» Aufgaben und Übungen:
[1] Wie viel Geld bekam der Kläger laut dem Urteil zum ESF-Unterhaltsgeld im Monat als Übergangsgebührnisse?
[2] Gib alle Zeilen aus sämtlichen Datensätzen unverändert zurück.

» Text des Dokuments:
::::
L 30 AL 9/03

Land
Berlin-Brandenburg
Sozialgericht
LSG Berlin-Brandenburg
Sachgebiet
Arbeitslosenversicherung
Abteilung
30
1. Instanz
SG Cottbus (BRB)
Aktenzeichen
S 2 AL 603/00
Datum
2. Instanz
LSG Berlin-Brandenburg
Aktenzeichen
L 30 AL 9/03
Datum
3. Instanz
Bundessozialgericht
Aktenzeichen
-
Datum
-
Kategorie
Urteil
Auf die Berufung des Klägers wird das Urteil des Sozialgerichts Cottbus vom 20. November 2002 aufgehoben. Der Bescheid der Beklagten vom 03. August 2000 in der Gestalt des Widerspruchsbescheides vom 25. Oktober 2000 wird geändert. Die Beklagte wird verpflichtet, über den Antrag des Klägers vom 19. April 2000 auf Gewährung von ESF-Unterhaltsgeld auch für die Zeit vom 01. Oktober 2000 bis zum 02. Januar 2001 unter Beachtung der Rechtsauffassung des Gerichts neu zu entscheiden. Die Beklagte hat dem Kläger die notwendigen außergerichtlichen Kosten beider Rechtszüge zu erstatten. Die Revision wird zugelassen.

Tatbestand:

Der Kläger begehrt von der Beklagten Unterhaltsgeld für die Zeit vom 01. Oktober 2000 bis 02. Januar 2001 aus dem Europäischen Sozialfonds (ESF).

Der 1974 geborene Kläger war zuletzt Berufssoldat auf Zeit bei der Bundeswehr vom 01. April 1996 bis zum 31. März 2000 (Grundwehrdienst vom 01. April 1996 bis 28. Januar 1997). Für die Zeit vom 01. April 2000 bis zum 30. September 2000 erhielt er Übergangsgebührnisse nach § 11 Soldatenversorgungsgesetz (SVG) in Höhe von 2 025,68 DM monatlich. Einen am 02. März 2000 gestellten Antrag auf Arbeitslosengeld lehnte die Beklagte mit Bescheid vom 24. April 2000 mit der Begründung ab, der Kläger habe einen Anspruch auf Arbeitslosenbeihilfe erworben. Einen weiteren am 13. Juni 2000 mit Wirkung zum 01. Juli 2000 (nach Beendigung einer vom 24. Mai 2000 bis 30. Juni 2000 dauernden befreisteten Beschäftigung als Kraftfahrer) gestellten Antrag auf Arbeitslosengeld lehnte die Beklagte mit Bescheid vom 03. August 2000 mit der Begründung ab, der Leistungsanspruch ruhe wegen des Bezuges der Übergangsgebührnisse vom 01. April 2000 bis zum 30. September 2000.
::::
» Übungsmaterial:
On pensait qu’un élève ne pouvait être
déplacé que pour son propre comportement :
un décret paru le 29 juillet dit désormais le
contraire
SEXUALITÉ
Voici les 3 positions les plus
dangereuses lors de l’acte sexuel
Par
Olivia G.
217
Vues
::::
» Lösungen pro Aufgabe:
[1] 2 025,68 DM monatlich.

[2]
On pensait qu’un élève ne pouvait être
déplacé que pour son propre comportement :
un décret paru le 29 juillet dit désormais le
contraire
SEXUALITÉ
Voici les 3 positions les plus
dangereuses lors de l’acte sexuel
Par
Olivia G.
217
Vues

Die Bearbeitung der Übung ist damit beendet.